IBM Reveals the Annual 5 in 5: Five Innovations That Will Change Our Lives within Five Years
In the next five years, computers will begin to mimic and augment the senses, helping us become more aware and more productive. Today, we see the beginnings of sensing machines in things like self-parking cars--and the future is wide open. From the company that built Watson, the Jeopardy!-winning computer, here are five upcoming technology advances that will change your world:
• Touch: You will be able to touch through your phone: IBM scientists are bringing the sensation of touch to mobile shopping by developing applications for retail that use tactile and infrared technologies. Shoppers will be able to "feel" the texture and weave of a fabric or product by brushing their finger over the item's image on a device's screen.

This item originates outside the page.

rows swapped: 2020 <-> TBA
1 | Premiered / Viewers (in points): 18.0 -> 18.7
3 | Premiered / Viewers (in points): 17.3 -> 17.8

• Sight: A pixel will be worth a thousands words: Systems will be able to look at and recognize visual data such as online photos, medical diagnostic images and traffic camera video and turn the pixels into meaning, beginning to make sense out of them much like the way a human views and interprets images.
• Hearing: Computers will hear what matters: Sound pressure, vibration and sounds waves of all different frequencies will be recognized, and used for predicting when a tree might fall or a mudslide is imminent. Machines will translate "baby talk" so parents understand if a baby's fussing indicates hunger, tiredness or pain.
• Taste: Digital taste buds will help you to eat smarter: Delicious and healthy can go together using a new kind of computing system that is designed for creativity. A machine that experiences flavor will determine the precise chemical structure of food and why people like it. Not only will it make healthy foods more palatable -- it will also surprise us with unusual pairings of foods that are designed to maximize our experience of taste and flavor.
• Smell: Computers will have a sense of smell: Your phone will detect if you're coming down with a cold or illness before you do by detecting and analyzing the millions of molecules in your breath. Computers will "smell" for chemicals in urban environments to monitor pollution or analyze the soil condition of crops in agriculture. Simple sensing systems will measure right down to a single molecule.